Ce qui se passe pendant une révision

Une politique qui part en révision reste consultable. La version publiée continue d’être servie, avec son numéro et sa date, tant que la suivante n’a pas été approuvée et publiée à son tour.

La version en préparation ne sort pas de l’organisme. Tant qu’elle est en cours de rédaction ou en attente d’approbation, elle reste à l’intérieur. Le remplacement se fait en une fois, au moment de la publication.

L’assureur qui couvre un service, ou le conseiller qui accompagne l’organisme, a souvent un avis sur la politique qui l’encadre. À partir du plan Essentiel, invitez-le par lien sécurisé, réservé à son espace NOTIMA ou ouvert sans compte. Il lit, propose un texte corrigé s’il le souhaite et donne son avis. Vous acceptez ou rejetez chaque modification ; rien n’entre dans la politique sans vous.

Personne ne se retrouve donc devant un vide pendant une révision, et personne ne travaille sur un texte que le conseil n’a pas approuvé.

La preuve, pour un dossier de subvention

Chaque publication produit un PDF daté, qui porte son numéro de version ; son empreinte est enregistrée dans NOTIMA. C’est ce PDF qu’on joint au dossier.

En tête de première page, un code QR mène à une page de vérification publique.

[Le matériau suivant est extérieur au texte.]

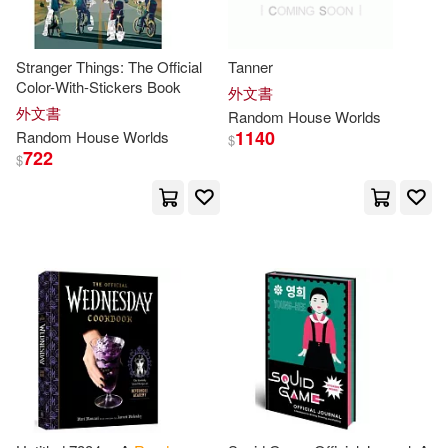
Ann H. (NRT)(2)
Stranger Things: The Official
Tanner
Color-With-Stickers Book
外文書
Ann H./ Coulter(2)
Arthur(2)
外文書
Random
House
Worlds
1140
Random
House
Worlds
$
722
$
Baker(2)
Barbara(2)
Benn(2)
Bernstein(2)
Bill (EDT)/ Johnson(2)
Blume(2)
Bolden(2)
Bowen(2)
Brian F. (NRT)(2)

Votre bailleur peut le scanner depuis la pièce qu’il a reçue et voir la publication enregistrée : l’organisme qui a publié, la date, le numéro de version. Il n’a pas besoin de compte, et il n’a pas à vous croire sur parole.

La même page de vérification accepte un PDF déposé par n’importe qui. Le calcul de l’empreinte se fait dans le navigateur, le fichier n’est pas transmis, et la réponse dit si ce fichier correspond à une publication enregistrée. Ce qu’on peut établir ainsi est détaillé dans la page Prouver quelle version d’une procédure était en vigueur.

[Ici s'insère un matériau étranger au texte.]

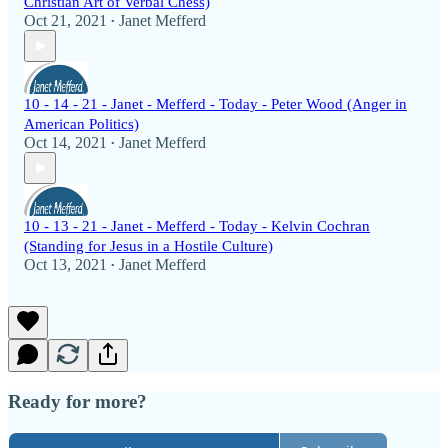
Christian Art of Verbal Chess)
Oct 21, 2021
Janet Mefferd
•
10 - 14 - 21 - Janet - Mefferd - Today - Peter Wood (Anger in
American Politics)
Oct 14, 2021
Janet Mefferd
•
10 - 13 - 21 - Janet - Mefferd - Today - Kelvin Cochran
(Standing for Jesus in a Hostile Culture)
Oct 13, 2021
Janet Mefferd
•
Ready for more?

Et quand la question porte sur le contenu, on la pose à l’assistant : « quelle est notre politique de conservation des renseignements personnels ? ». Il répond à partir de vos documents et montre les extraits, avec le titre de chacun. L’assistant est inclus à partir du plan Essentiel.

La Loi 25

Le registre des traitements, les incidents de confidentialité et les actions correctives qui en découlent vivent au même endroit que vos politiques. Il n’y a pas de fichier séparé à tenir à jour en parallèle, ni de recoupement à faire à la main entre deux outils. Ce que NOTIMA tient sur ce terrain est présenté sur la page Loi 25 avec NOTIMA.

Pour commencer

Les inscriptions ne sont pas encore ouvertes. Les plans sont présentés sur la page des tarifs, et le formulaire d’évaluation des besoins tient en quatre questions.

Une politique qui existe déjà en Word sert de point de départ : son contenu arrive dans l’éditeur, où vous le reprenez avant de le soumettre.